There was a lot they loved about this gritty thriller.
The new thriller Den of Thieves centres on the leader of an elite unit of the Los Angeles County Sheriff taking on a fiendishly inventive bank robbery crew. Gerard Butler and Curtis "50 Cent" Jackson play the leaders of the two factions in a cat-and-mouse chase.
Gerard Butler in 'Den of Thieves'
"I read the script for the first time six years ago," says Jackson. "It was unpredictable. I can appreciate heist films, particularly the action, which excites me. But there was more to the characters than just the action.With many other films in this genre, the stories are just about the heist. This was about the relationships."
Butler also read the script several years ago. "I'm good friends with Christian," he says of director Christian Gudegast, who also wrote London Has Fallen. "He asked me to read this, and at the time I had just finished Olympus Has Fallen, and I was being very lazy with reading scripts. I let it sit on my table for three months. When I finally did read it, I called my agent back and said, 'This is so good! Why didn't you tell me?' He said, 'I have been telling you to read it for three months!'"
There were quite a few things Butler liked about the project. "This felt like it had real commercial appeal," he says, "but it also had a chance to be gritty and grimy. And for me there was a chance to play a more complex and fascinating guy. It gave me a chance to show my acting chops in my performance."
Jackson agrees the complexity in the characters appealed to him, including the chance to play a likeable villain. "I like the bad guy," he laughs. "I don't mind being typecast. I'm a rapper, I don't mind! But once the characters begin to open up and have meaningful relationships, people may start to think, I really do like them now."
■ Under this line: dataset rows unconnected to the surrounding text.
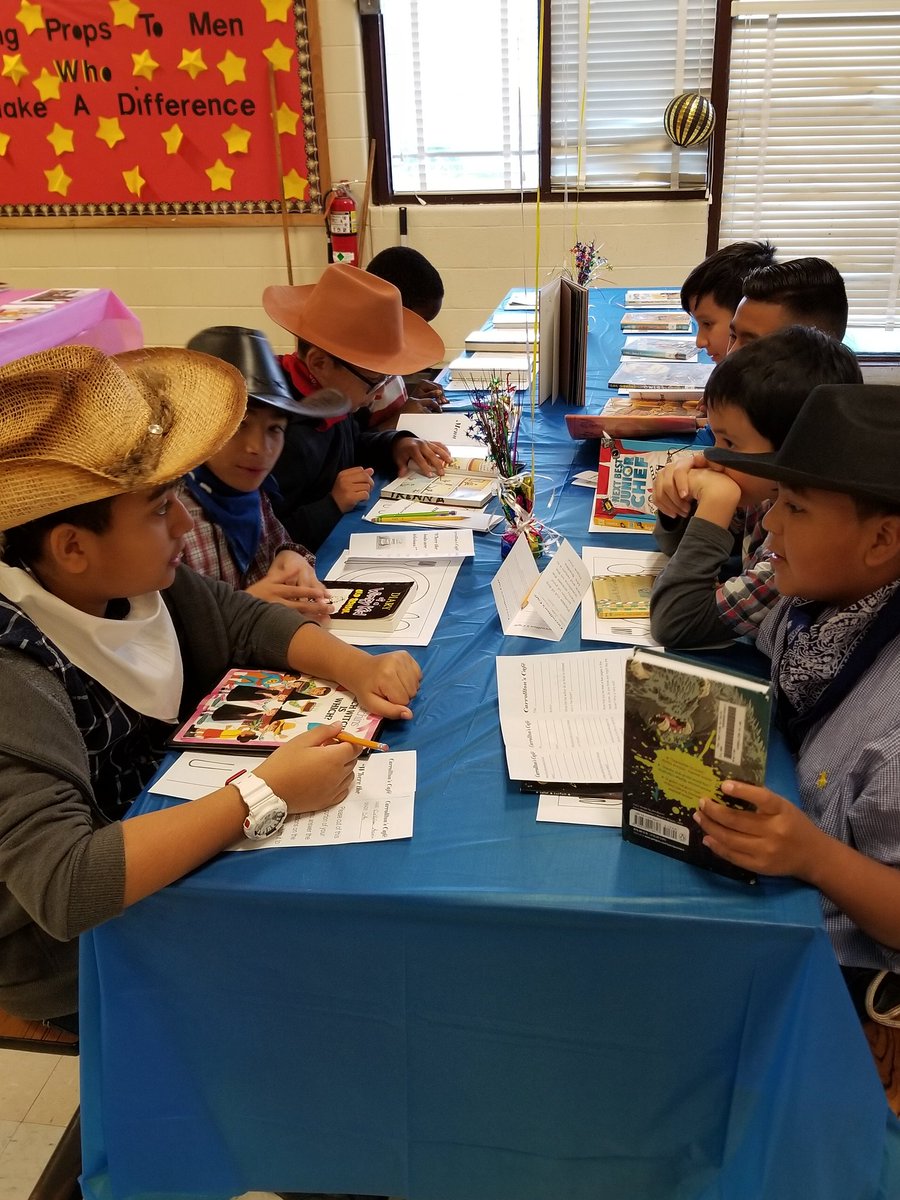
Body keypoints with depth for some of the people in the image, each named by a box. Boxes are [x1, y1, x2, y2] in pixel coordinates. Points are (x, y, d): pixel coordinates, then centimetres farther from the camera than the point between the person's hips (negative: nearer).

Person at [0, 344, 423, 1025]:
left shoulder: (132, 578, -13)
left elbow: (245, 619, 2)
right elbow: (63, 885, -41)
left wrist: (357, 669, -15)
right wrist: (265, 794, -38)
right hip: (73, 951, -6)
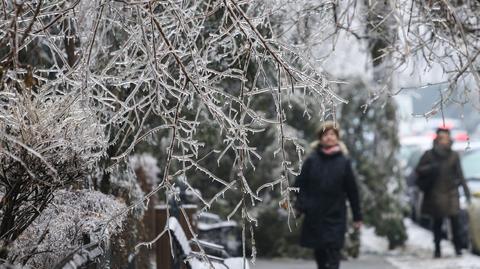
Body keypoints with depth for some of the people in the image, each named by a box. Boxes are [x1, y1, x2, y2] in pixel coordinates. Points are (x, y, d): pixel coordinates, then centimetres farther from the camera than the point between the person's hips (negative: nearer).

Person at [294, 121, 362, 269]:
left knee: (333, 252, -10)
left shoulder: (343, 161, 1)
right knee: (320, 253, 12)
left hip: (336, 217, -2)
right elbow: (300, 183, 4)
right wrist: (301, 203, -12)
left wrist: (357, 216, 5)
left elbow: (352, 189, 4)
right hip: (314, 217, 2)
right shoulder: (312, 160, 2)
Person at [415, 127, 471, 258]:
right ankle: (437, 248, 13)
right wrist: (431, 167, -16)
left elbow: (459, 174, 10)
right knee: (437, 222, 4)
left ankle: (458, 247, 1)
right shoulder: (429, 155, 1)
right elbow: (418, 170, -1)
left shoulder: (453, 156, 5)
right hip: (436, 193, 0)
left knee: (455, 221, -8)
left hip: (451, 193, 1)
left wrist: (465, 188, 5)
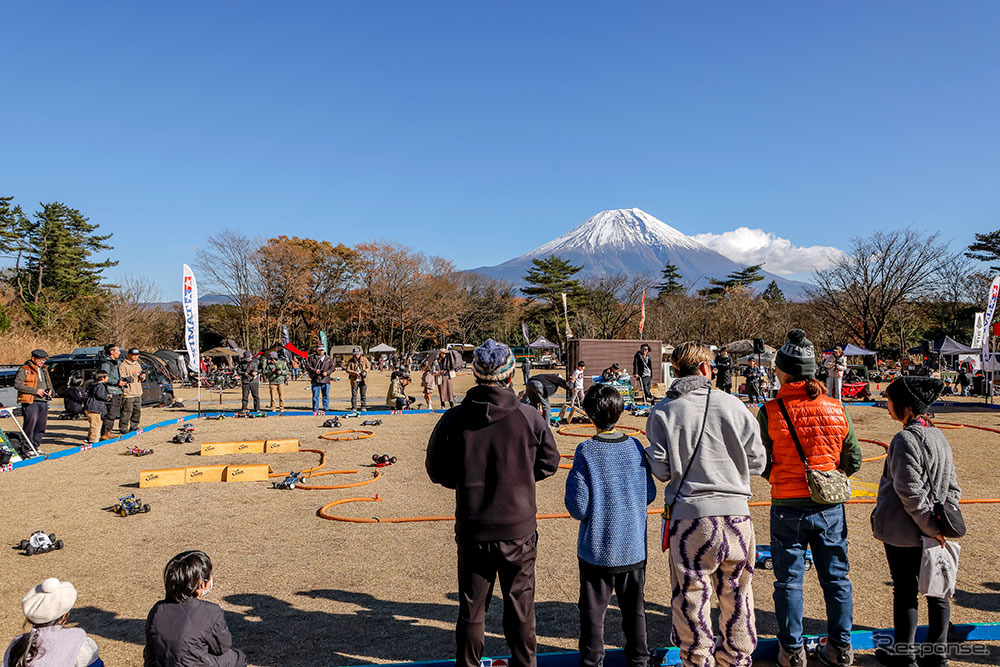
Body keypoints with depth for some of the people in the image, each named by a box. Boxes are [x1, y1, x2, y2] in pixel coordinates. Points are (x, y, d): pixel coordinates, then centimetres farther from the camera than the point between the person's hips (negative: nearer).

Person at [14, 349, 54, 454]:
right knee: (30, 423, -7)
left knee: (41, 426, 9)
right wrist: (35, 391, -17)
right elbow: (17, 384, -13)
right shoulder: (24, 369, -3)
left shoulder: (44, 370, 20)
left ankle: (36, 446, 19)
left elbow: (49, 383, 32)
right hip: (31, 402, -7)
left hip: (43, 402, 7)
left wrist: (50, 390, 8)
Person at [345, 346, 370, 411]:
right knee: (354, 395, 0)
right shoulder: (350, 361, 1)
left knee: (363, 394, 3)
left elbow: (369, 367, 9)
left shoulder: (364, 359, 4)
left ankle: (363, 408, 11)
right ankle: (354, 408, 7)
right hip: (354, 380, -1)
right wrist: (355, 372, -18)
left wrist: (365, 371, -12)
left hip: (363, 380, 1)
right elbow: (347, 370, -2)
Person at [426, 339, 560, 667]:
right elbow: (548, 463, 2)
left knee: (471, 609, 16)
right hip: (518, 529, 0)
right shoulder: (529, 417, -11)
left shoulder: (454, 419, -11)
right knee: (520, 608, 16)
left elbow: (436, 471, 0)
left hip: (472, 530, 1)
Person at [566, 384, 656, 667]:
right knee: (634, 607, 19)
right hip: (634, 548, 4)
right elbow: (650, 494, 3)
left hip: (597, 550, -3)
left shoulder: (586, 451, -16)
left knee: (593, 610, 11)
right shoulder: (635, 446, -5)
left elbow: (578, 508, -18)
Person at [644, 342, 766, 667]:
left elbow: (661, 470, -6)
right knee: (737, 590, 17)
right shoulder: (733, 405, -3)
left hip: (688, 514, -1)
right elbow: (757, 463, 2)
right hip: (735, 511, 2)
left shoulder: (662, 412, -5)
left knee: (692, 592, 9)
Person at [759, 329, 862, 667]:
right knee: (836, 577, 17)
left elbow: (760, 463, -7)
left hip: (788, 508, -3)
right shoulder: (836, 409, -4)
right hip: (830, 506, 3)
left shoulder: (771, 412, -13)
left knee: (789, 580, 10)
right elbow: (853, 460, 3)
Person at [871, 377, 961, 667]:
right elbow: (952, 486, 12)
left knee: (905, 592, 5)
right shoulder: (938, 436, 7)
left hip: (903, 531, -8)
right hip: (929, 533, 8)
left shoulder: (906, 440, -20)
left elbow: (910, 492, -22)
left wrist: (930, 525, -14)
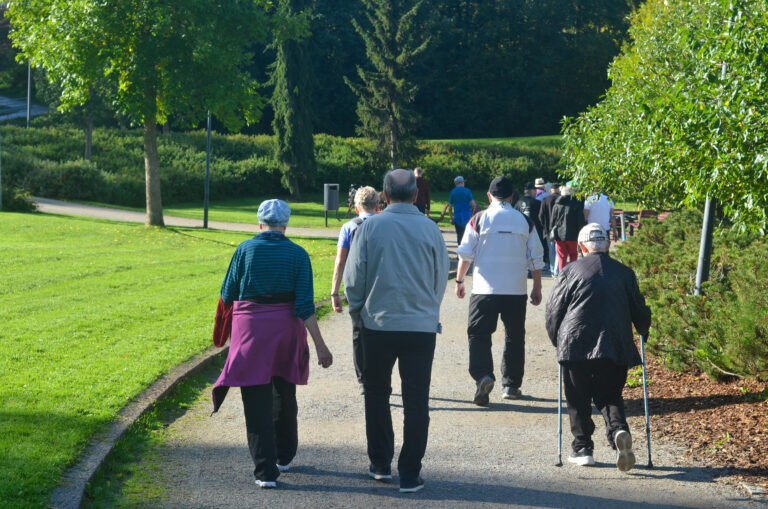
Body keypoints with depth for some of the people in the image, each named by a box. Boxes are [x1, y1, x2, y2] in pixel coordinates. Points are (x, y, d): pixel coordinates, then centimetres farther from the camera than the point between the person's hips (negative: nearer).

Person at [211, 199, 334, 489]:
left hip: (251, 328, -2)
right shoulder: (298, 254, -4)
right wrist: (320, 346, -8)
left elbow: (227, 296, 0)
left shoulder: (245, 250, -6)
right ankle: (284, 456, 37)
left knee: (257, 403, 0)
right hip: (287, 331, 2)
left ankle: (266, 471, -5)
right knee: (284, 394, 22)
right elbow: (305, 305, -10)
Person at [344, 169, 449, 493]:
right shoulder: (430, 229, -2)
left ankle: (380, 465, 22)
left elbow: (353, 279, -1)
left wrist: (358, 314, 13)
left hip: (378, 324, 0)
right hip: (422, 326, 0)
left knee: (377, 395, 17)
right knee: (416, 400, 6)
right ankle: (410, 475, 6)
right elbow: (441, 280, 6)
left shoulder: (370, 227, -5)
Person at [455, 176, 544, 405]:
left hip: (485, 289, -2)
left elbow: (465, 254, 0)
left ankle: (482, 375, -22)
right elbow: (536, 259, 8)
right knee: (514, 337, 13)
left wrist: (459, 280, 12)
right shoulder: (525, 221, 5)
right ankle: (511, 385, 16)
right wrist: (537, 288, 16)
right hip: (516, 290, 2)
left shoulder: (479, 219, -2)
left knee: (479, 334, -1)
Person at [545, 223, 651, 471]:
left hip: (575, 345, -2)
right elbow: (639, 312, 14)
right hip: (614, 346, 2)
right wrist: (643, 332, 33)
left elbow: (553, 310, 3)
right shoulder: (624, 273, 9)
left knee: (578, 400, 9)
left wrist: (557, 341, 17)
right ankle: (618, 429, -17)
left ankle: (583, 448, 8)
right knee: (610, 395, 10)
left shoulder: (571, 270, 3)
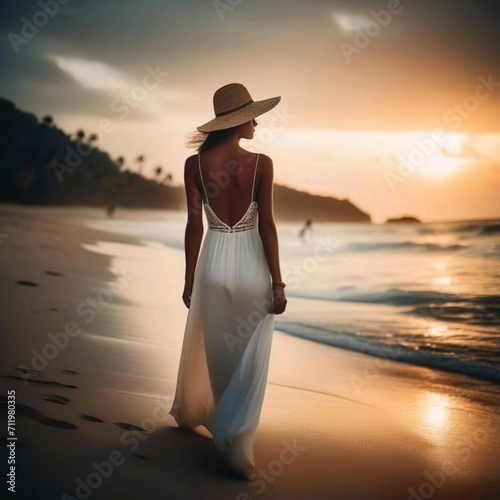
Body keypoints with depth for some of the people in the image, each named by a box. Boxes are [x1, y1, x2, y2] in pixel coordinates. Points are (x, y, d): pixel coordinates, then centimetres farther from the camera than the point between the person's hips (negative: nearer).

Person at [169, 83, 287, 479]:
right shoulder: (262, 163, -9)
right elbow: (266, 226, -10)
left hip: (213, 263, 2)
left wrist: (189, 279, 5)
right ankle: (237, 442, 4)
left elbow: (194, 226, -4)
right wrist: (278, 283, -5)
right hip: (252, 267, -2)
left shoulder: (195, 164, -5)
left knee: (208, 348, 22)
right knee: (249, 360, 8)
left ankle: (191, 411, 42)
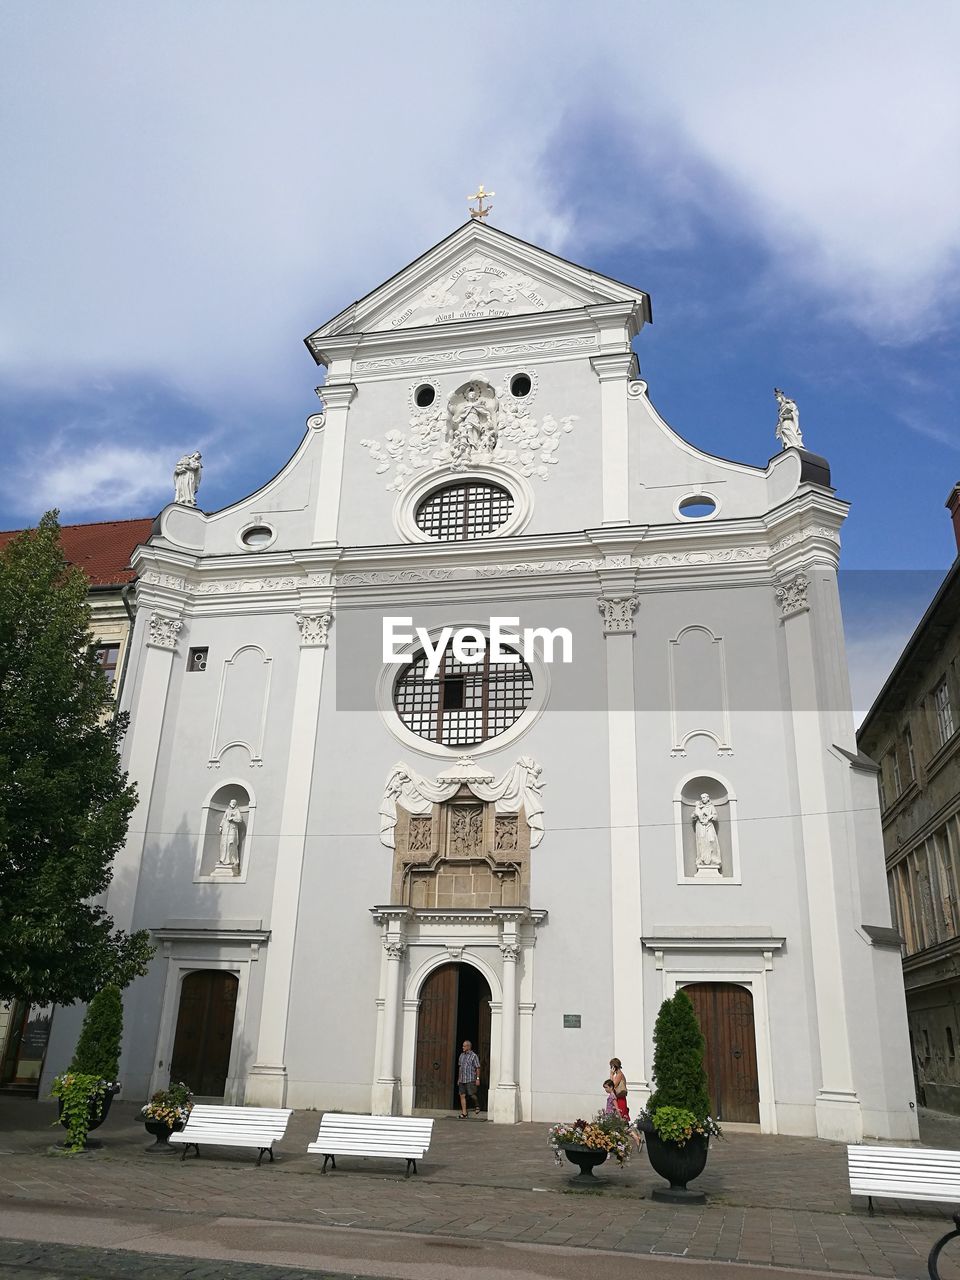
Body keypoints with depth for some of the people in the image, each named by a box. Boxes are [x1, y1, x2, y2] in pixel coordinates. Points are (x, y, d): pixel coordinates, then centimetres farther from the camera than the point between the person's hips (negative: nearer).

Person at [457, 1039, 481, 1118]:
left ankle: (477, 1106, 22)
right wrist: (458, 1079, 18)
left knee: (471, 1095, -7)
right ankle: (463, 1113, 7)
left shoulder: (474, 1056, -6)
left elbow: (477, 1068, -7)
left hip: (471, 1080, -6)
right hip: (462, 1080, 6)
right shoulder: (461, 1055, 13)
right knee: (462, 1095, 2)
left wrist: (478, 1079, -12)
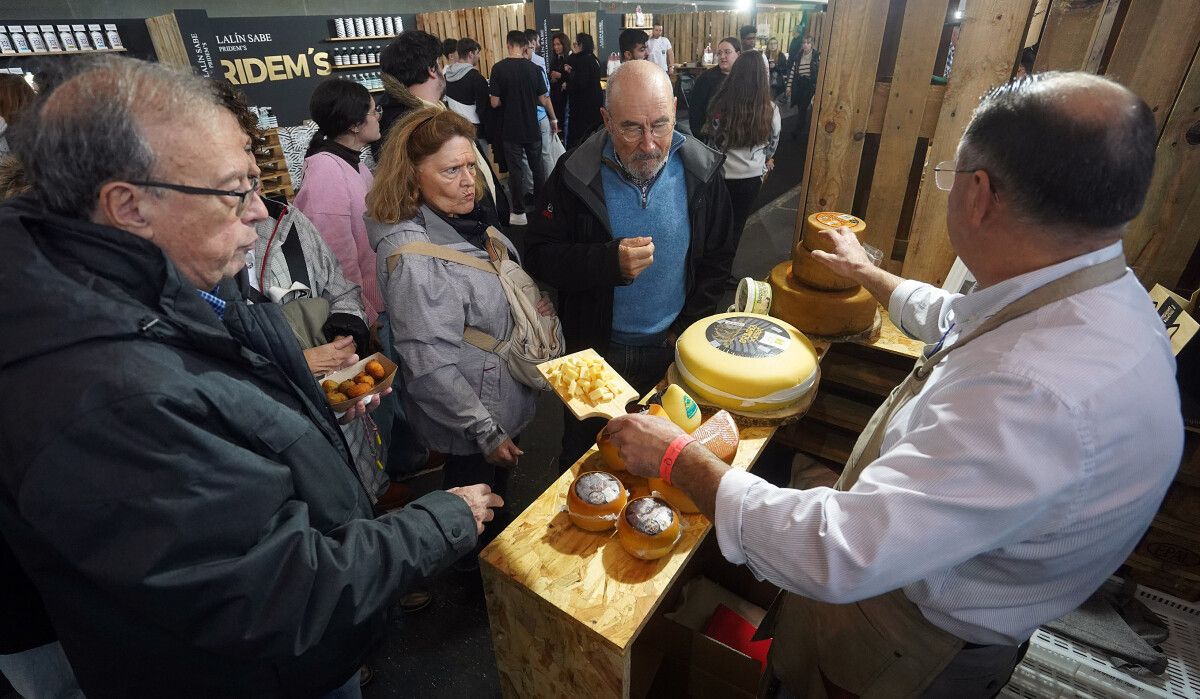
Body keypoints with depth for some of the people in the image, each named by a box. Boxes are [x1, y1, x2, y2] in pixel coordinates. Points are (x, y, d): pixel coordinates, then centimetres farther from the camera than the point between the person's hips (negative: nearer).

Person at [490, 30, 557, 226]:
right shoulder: (534, 68, -5)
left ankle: (519, 212, 9)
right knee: (537, 167, 17)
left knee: (516, 170, 6)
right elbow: (543, 99, -1)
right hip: (532, 128, 2)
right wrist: (553, 119, 14)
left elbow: (495, 103, -11)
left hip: (511, 130, -2)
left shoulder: (498, 68, -11)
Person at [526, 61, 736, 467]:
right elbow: (538, 256, -14)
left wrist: (687, 330, -6)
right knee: (583, 449, 20)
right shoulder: (577, 174, -15)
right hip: (595, 350, -1)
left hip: (674, 348, 2)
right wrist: (610, 260, -30)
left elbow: (716, 260, 0)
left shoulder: (701, 171, -9)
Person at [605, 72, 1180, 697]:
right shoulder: (1092, 293, -10)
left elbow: (839, 553, -42)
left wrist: (679, 459, -31)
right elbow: (951, 319, 12)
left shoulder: (1041, 395, -43)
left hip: (920, 641, -7)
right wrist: (865, 271, 26)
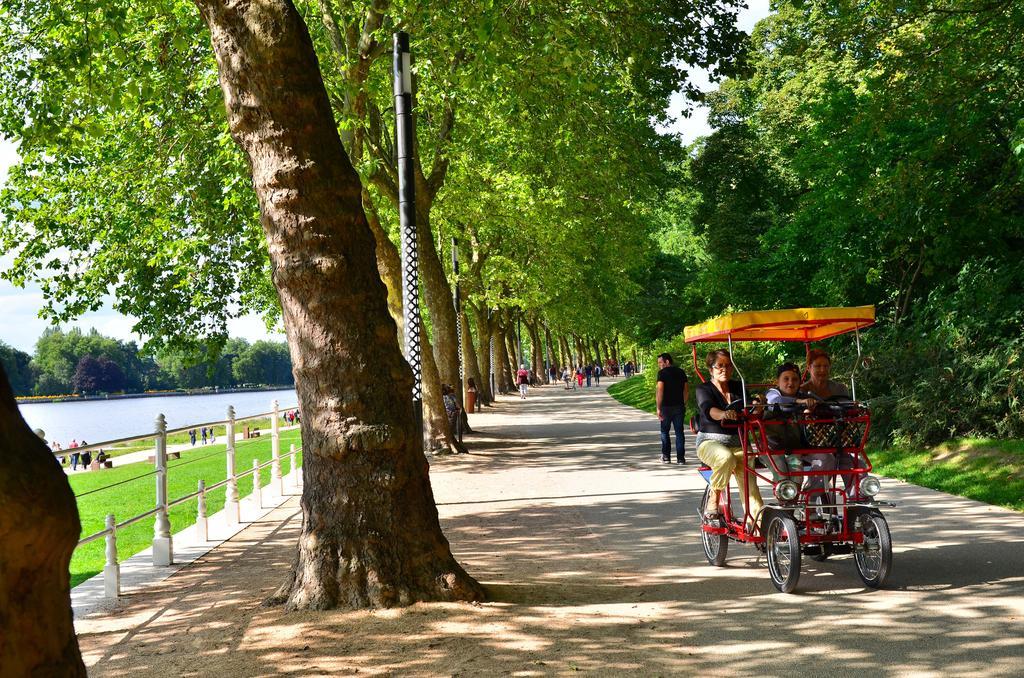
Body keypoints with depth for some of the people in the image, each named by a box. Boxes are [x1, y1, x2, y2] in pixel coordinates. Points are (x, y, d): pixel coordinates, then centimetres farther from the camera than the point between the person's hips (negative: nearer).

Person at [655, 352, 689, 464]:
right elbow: (686, 390, 12)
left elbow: (660, 390, -15)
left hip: (666, 406, -4)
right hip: (679, 406, 4)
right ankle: (681, 458, 3)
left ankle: (666, 456, 8)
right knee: (679, 432, 6)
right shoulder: (681, 372, 10)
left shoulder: (662, 372, -8)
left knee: (665, 431, 9)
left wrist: (658, 408, -13)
More: Gerard Butler is hospitalised after a car crash
Butler says that the darker aspects of both heroes and villains make them much more memorable. "But you can't take those characteristics too far when you present the characters to the audience, because you can then lose the audience," he says. "At the end of the day, my character is a cop trying to bring down the bad guys. That involves some lowlife activity. So he's made the decision that if he's going to beat the worst, he had to be worse than them. But you realise that a lot of the time, he's just playing a bad guy. He's really just a big kid."